19 thoughts on “Microfiction: Sunday morning”

  1. What a dark tale. Wishing your neighbours away. Wouldn’t it be wonderful if we could say this kind of thing is behind us all, but all we need to do is look around to see the sad truth, that people still see others as inferior – as ‘other’. I hope the hypocritical old bag fails, that the Epelbaums escape unhurt.
    Great story Jane

    1. I hope they were some of the lucky few and I hope Bernhardt got sent to the Eastern Front. Being Austria, the evil baggage probably got some kind of good service award after the war…

      1. Chilling times and all the more so because people turned on folk they’d known for years, lived next to, worked with. The thin veneer of civilisation.

      2. It happened in Rwanda, it happened in Yugoslavia, it would happen anywhere there are tensions to be exploited. That’s why I find politicians like Trump so terrifying. They have the power to orchestrate that animosity and sense of grievance.

  2. How someone can write such a short thing that says so much I myself will never know and yet you do….
    Of course as with your other shorts, it leaves a myriad of questions! You tease!
    On a serious level, there’s a very disturbing and realistic undercurrent, we imagine this in truth and it is as you say, something that occurs over and over. Those who do not know history are bound to repeat it but even with that acknowledged it’s shocking how often, how obvious such repeated atrocity is. For those of us who seek to see patterns and behaviors there’s a quality of madness to it, as if even if they knew, they would still, slaughter, because it is their wont.
    I think you really bring up the darkness here and lay out the questions many of us have time and again. Brava!

    1. I don’t think there’s ever been anything to compare to the Nazi machine. Such cold, clinical butchery, but at the scale of a whole people, enshrined in ideology. That germ must be in so many other people waiting for circumstances to let it grow.

      1. Agreed. I think others have almost done as much, maybe literally speaking worse, though something about the way it’s documented for us to witness, is without compare. A recent libel suit in the UK stirred up controversy I read, because the defenders had to ‘prove’ the Holocaust happened, such is the burden of proof in UK libel, thus they did against a book published by Penguin which claimed the Holocaust had never happened. The ludicrous notion we can have ‘free speech’ only to publish a Holocaust denier, that’s PC gone mad. They’re making it into a film I heard, it gets my blood boiling.

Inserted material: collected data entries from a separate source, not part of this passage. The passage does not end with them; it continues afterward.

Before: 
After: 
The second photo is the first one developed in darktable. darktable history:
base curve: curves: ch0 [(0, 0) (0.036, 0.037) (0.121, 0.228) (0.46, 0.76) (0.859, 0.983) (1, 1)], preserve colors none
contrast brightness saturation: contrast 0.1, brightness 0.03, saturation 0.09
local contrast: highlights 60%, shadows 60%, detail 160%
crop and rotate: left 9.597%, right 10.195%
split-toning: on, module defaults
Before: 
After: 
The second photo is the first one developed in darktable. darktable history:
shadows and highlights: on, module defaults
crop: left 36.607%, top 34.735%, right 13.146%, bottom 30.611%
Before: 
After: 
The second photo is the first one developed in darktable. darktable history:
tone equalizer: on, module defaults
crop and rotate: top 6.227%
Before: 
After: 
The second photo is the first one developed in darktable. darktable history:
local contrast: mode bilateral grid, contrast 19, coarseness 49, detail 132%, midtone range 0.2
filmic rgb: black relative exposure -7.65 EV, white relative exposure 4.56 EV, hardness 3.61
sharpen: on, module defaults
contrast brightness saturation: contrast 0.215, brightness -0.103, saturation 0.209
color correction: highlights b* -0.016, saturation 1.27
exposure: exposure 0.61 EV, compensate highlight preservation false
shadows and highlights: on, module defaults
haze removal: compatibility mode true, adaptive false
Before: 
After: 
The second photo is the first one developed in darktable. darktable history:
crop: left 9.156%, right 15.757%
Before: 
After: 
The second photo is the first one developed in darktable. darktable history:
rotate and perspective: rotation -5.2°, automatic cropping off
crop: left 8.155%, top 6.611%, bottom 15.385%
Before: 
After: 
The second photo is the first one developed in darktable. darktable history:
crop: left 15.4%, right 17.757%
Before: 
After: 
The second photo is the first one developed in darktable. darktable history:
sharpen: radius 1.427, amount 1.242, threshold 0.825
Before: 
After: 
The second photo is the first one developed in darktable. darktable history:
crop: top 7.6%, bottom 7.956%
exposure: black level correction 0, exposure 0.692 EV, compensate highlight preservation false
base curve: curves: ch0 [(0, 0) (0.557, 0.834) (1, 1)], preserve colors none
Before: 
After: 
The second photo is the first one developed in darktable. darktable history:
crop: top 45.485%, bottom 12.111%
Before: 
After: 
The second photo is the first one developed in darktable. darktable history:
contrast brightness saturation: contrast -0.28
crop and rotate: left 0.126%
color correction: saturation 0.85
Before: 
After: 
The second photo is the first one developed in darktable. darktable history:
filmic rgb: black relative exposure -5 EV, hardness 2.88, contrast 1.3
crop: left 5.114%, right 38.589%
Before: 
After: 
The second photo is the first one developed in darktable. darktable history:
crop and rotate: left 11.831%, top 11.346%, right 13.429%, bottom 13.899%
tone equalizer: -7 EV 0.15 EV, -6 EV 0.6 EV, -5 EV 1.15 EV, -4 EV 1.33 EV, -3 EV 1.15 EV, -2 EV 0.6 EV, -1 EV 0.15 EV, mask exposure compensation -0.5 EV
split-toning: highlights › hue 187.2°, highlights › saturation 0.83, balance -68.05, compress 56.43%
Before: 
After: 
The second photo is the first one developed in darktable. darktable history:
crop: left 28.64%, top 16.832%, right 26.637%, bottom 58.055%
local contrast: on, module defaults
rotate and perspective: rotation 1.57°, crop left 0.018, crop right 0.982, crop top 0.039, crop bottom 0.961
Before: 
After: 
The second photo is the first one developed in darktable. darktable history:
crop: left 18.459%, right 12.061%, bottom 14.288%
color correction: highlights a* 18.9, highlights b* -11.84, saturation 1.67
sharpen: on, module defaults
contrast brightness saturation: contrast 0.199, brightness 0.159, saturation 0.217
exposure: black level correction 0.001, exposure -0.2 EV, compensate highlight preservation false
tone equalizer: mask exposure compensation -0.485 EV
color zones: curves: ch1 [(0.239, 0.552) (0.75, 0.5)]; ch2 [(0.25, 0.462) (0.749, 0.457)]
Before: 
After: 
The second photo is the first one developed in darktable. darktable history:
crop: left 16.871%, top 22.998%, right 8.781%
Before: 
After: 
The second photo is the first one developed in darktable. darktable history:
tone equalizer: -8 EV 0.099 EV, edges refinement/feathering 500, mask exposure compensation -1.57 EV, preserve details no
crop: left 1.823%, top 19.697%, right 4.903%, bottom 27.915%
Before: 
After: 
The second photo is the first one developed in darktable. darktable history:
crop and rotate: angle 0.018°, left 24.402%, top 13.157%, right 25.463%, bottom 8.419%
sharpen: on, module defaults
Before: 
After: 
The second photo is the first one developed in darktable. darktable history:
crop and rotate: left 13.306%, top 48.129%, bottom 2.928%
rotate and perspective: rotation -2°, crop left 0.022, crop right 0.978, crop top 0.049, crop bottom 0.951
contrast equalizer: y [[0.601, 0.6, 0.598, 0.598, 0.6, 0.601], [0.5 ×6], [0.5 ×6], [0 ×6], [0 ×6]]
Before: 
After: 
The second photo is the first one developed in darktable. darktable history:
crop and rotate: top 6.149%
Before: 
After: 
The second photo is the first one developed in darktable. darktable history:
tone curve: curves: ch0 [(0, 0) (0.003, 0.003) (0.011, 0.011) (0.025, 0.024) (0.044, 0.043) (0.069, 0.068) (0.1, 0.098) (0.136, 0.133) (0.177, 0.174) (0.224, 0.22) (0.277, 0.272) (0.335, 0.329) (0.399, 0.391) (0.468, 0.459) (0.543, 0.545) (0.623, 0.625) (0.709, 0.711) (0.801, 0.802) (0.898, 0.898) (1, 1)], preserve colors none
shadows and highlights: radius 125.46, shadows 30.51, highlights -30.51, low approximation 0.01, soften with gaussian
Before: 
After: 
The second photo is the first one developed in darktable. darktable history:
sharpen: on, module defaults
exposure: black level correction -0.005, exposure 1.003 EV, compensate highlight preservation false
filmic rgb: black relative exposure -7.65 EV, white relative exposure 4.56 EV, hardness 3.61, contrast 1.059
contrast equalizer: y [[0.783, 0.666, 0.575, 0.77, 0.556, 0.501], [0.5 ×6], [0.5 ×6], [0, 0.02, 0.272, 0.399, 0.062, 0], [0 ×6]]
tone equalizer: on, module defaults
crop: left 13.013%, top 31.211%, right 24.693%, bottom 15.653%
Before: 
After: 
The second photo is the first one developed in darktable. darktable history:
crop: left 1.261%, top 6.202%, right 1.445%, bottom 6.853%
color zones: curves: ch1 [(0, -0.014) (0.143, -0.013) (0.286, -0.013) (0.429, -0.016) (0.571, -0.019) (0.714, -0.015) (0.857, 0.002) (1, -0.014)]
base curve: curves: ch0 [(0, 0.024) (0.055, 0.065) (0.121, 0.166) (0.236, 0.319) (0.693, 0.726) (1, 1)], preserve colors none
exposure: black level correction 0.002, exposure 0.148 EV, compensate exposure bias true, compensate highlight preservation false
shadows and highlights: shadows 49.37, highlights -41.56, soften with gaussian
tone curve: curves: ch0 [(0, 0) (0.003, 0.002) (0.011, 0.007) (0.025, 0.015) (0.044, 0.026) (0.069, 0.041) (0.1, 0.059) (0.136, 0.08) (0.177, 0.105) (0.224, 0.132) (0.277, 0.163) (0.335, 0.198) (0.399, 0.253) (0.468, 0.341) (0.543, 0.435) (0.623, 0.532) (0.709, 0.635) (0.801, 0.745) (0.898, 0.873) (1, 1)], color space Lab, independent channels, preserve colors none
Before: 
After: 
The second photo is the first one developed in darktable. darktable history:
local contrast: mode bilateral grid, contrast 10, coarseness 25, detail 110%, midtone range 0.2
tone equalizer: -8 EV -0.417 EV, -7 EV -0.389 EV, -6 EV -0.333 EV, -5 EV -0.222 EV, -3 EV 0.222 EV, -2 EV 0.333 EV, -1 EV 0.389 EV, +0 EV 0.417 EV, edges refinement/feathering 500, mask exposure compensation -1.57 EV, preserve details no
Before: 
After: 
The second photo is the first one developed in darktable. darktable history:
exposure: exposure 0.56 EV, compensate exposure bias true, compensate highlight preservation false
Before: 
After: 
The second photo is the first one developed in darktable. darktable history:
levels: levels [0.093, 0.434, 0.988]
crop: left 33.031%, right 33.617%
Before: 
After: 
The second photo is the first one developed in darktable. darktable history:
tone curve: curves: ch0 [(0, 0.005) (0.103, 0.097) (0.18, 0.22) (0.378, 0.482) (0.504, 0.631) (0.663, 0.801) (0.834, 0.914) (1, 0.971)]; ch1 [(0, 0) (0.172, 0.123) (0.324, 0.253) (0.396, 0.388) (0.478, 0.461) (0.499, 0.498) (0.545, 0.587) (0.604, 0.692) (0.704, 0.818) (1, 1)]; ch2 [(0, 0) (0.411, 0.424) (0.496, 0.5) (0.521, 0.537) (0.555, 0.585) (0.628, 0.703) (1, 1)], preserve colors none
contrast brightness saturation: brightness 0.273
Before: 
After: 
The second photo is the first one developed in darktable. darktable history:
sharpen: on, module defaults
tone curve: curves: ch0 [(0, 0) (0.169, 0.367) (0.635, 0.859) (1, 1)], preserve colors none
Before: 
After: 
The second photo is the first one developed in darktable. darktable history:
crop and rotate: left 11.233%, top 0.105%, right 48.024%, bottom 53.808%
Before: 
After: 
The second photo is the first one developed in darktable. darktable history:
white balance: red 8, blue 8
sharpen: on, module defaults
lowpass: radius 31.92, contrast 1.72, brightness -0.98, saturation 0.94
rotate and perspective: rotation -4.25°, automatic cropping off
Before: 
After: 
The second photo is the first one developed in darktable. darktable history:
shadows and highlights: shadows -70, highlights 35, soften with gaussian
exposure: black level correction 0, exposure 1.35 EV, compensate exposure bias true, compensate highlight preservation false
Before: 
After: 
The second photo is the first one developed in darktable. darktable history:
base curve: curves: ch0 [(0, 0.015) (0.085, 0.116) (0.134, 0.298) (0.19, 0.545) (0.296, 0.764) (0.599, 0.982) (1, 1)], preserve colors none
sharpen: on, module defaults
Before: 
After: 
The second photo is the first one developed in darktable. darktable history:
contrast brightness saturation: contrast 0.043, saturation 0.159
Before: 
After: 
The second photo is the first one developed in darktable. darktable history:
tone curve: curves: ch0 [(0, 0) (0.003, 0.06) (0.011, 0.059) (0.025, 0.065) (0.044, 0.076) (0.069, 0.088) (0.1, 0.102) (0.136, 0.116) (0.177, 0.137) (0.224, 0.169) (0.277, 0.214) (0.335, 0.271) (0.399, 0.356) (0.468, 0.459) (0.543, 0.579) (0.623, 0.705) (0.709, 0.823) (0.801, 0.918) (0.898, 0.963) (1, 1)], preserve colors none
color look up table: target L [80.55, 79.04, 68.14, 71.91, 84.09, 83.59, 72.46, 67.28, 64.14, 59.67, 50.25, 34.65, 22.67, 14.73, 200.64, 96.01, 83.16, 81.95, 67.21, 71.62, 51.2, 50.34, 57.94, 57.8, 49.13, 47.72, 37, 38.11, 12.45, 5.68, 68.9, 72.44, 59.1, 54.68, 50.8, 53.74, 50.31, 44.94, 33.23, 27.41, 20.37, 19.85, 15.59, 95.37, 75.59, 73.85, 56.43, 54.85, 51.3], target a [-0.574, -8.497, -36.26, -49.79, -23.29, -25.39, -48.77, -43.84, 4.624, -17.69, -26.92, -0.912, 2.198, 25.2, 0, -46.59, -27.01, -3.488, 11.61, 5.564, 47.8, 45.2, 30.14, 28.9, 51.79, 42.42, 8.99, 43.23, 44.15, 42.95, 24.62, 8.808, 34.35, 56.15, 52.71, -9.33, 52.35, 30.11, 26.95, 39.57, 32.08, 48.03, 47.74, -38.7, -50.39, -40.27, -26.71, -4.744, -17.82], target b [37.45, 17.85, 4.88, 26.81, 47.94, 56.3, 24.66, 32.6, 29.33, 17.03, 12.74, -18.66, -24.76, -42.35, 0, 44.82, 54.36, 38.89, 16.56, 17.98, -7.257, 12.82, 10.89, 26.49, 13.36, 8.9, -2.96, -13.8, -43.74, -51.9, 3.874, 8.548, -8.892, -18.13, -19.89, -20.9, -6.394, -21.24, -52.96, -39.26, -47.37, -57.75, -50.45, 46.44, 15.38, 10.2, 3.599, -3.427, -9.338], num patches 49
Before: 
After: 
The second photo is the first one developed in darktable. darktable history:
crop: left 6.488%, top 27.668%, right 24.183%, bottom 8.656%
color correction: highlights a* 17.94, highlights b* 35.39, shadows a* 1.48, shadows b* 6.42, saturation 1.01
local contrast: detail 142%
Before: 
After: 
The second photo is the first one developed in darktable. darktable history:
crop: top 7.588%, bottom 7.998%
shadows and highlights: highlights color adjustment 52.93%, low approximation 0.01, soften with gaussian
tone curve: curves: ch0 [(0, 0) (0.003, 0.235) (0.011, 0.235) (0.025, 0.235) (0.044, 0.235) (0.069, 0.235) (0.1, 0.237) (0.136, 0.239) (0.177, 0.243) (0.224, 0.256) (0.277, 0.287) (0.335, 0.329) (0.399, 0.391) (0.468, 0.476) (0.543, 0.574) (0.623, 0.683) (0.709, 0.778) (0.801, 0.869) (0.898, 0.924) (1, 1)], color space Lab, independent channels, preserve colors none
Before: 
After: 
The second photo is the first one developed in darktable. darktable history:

      2. Holocaust deniers are the earth’s scum. It is a paradox that defenders of free speech defend the right of obscurantists who spread lies and incite hatred and violence. Just plain wrong-headed.

  3. Your word count maybe high but the relevance of your story being so close to The eleventh of the eleventh… lest we disgragefully forget. The unasked and answered questions the secret looks that speak volumes within your piece make it superb. I liked this a lot. 😇

    1. I told you, that woman really got up my nose. Add a wimple and that face could be a Medieval dowager or abbess, she could be a modern dictator, a landowner with starving peasants or serfs depending on her. Same expression.